ERYS

Jaden

Roc Nation  |  2019
3 / 10
par Ruben  |  le 15 juillet 2019

Cet album raconte l’histoire incroyable d’un jeune homme nommé Erys qui vit dans un Los Angeles dystopique et dévasté par une force inconnue. Personne ne sait vraiment ce qu’il s’est passé, mais une foule de jeunes malfrats règne désormais en maître sur la ville. Après avoir découvert une étrange substance violette appelée VISION, Erys devient le leader de cette bande de pirates urbains. En effet, la VISION lui permet de dominer ses confrères et de les transformer en esclaves, en soldats qui obéiront sans réfléchir à ses ordres. Ainsi, le violet représente le contrôle. Le violet représente le pouvoir. Pour Erys, tout devient violet, ses cheveux, sa voiture. Absolument tout est violet.

Voici, mot pour mot, comment Jaden Smith a teasé son nouvel album ERYS dans une interview au magazine Rolling Stone. Avec ce scénario digne d'un navet de M. Night ShyamalanAfter Earth, quelqu'un ? - on a  les yeux qui piquent avant même d’avoir sollicité les oreilles. Il faut dire qu’après son SYRE de 2017 - un album qui avait clairement démontré les limites artistiques de son interprète - notre appréhension est grandissante puisque deux années se sont écoulées et Jaden se présente toujours comme cette tête à claques présomptueuse qui va inévitablement commettre les mêmes erreurs que sur son précédent disque.

Même si on ne peut que s’incliner devant la spontanéité des quatre premiers titres (« P », « I », « N » «  K », wouah), le soufflet retombe très vite notamment parce que SYRE avait été introduit exactement de la même manière. Derrière, on note aussi la présence de l’apocalyptique « NOIZE », un titre aux allures de zone de guerre où néo-rock et voix autotunées se mettent sur la gueule pour au final se faire atomiser par un vrai daron, Tyler The Creator.
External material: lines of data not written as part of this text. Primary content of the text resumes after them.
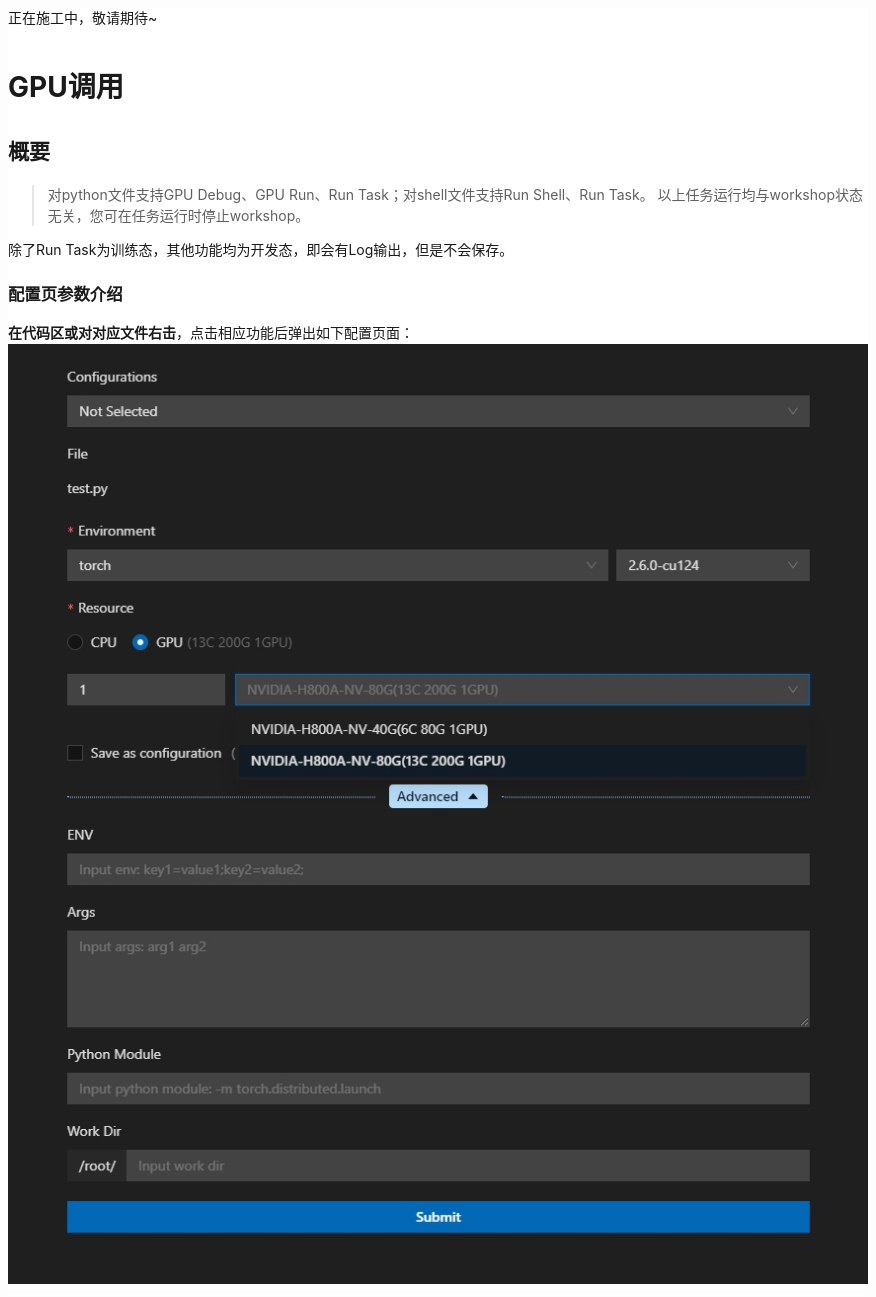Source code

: 正在施工中，敬请期待~

# GPU调用

## 概要

>对python文件支持GPU Debug、GPU Run、Run Task；对shell文件支持Run Shell、Run Task。
以上任务运行均与workshop状态无关，您可在任务运行时停止workshop。

除了Run Task为训练态，其他功能均为开发态，即会有Log输出，但是不会保存。

### 配置页参数介绍

**在代码区或对对应文件右击**，点击相应功能后弹出如下配置页面：
   ![gpu1](./pic/gpu1.png)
Mais après ces cinq premiers titres, le joli chateau de cartes si instagrammable va rapidement s’effondrer. Car ERYS est plombé par l’arrogance détestable d’un jeune artiste trop sûr de lui, qui enchaîne les centaines de punchlines inutiles – « 'Til they wake up and switch, we ain't playin' Nintendo » - accentuant un désintérêt progressif pour l'histoire qu’il tente péniblement de nous raconter. Le fil narratif, soi-disant centré autour du personnage héroïque d’Erys, s’évapore rapidement dans un enchaînement de séquences bien pédantes et faussement cinématographiques. Perdu quelque part entre l'univers bigarré de Brockhampton – dont il n'a pas le punch – et celui très fumeux de XXXtentacion - dont il n'a pas la sensibilité - Jaden Smith ne sait plus sur quel pied danser et finit par nous balancer des monstruosités comme « i-drip-or-is » ou l’insupportable « Fire Dept ». Dans le même style - soit des pistes que l'on n'écoutera pas une seconde fois - il y a « Blackout », une balade R&B totalement vide d'intérêt, qui démontre seulement à quel point absolument personne n’a besoin d’entendre Jaden Smith étaler ses sentiments durant 6 interminables minutes.

Depuis qu’il s’est autoproclamé icône du rap, Jaden Smith cherche désespérément à créer une faille spatio-temporelle dans le hip-hop, comme Yeezus avait pu le faire à son époque. Tout comme Kanye West, le jeune homme de 21 ans se voit comme un prophète, un gourou qui a pour mission divine d’ouvrir la voie à toute une génération d’artistes - Pete Wentz des Fall Out Boy ira même jusqu'à affirmer "when I talk to my rock friends they say the next Nirvana is coming, probably yeah, but not in the form of Nirvana. It might be like Jaden Smith". ERYS s'emploie avec une énergie presque fascinante à démontrer tout l'inverse.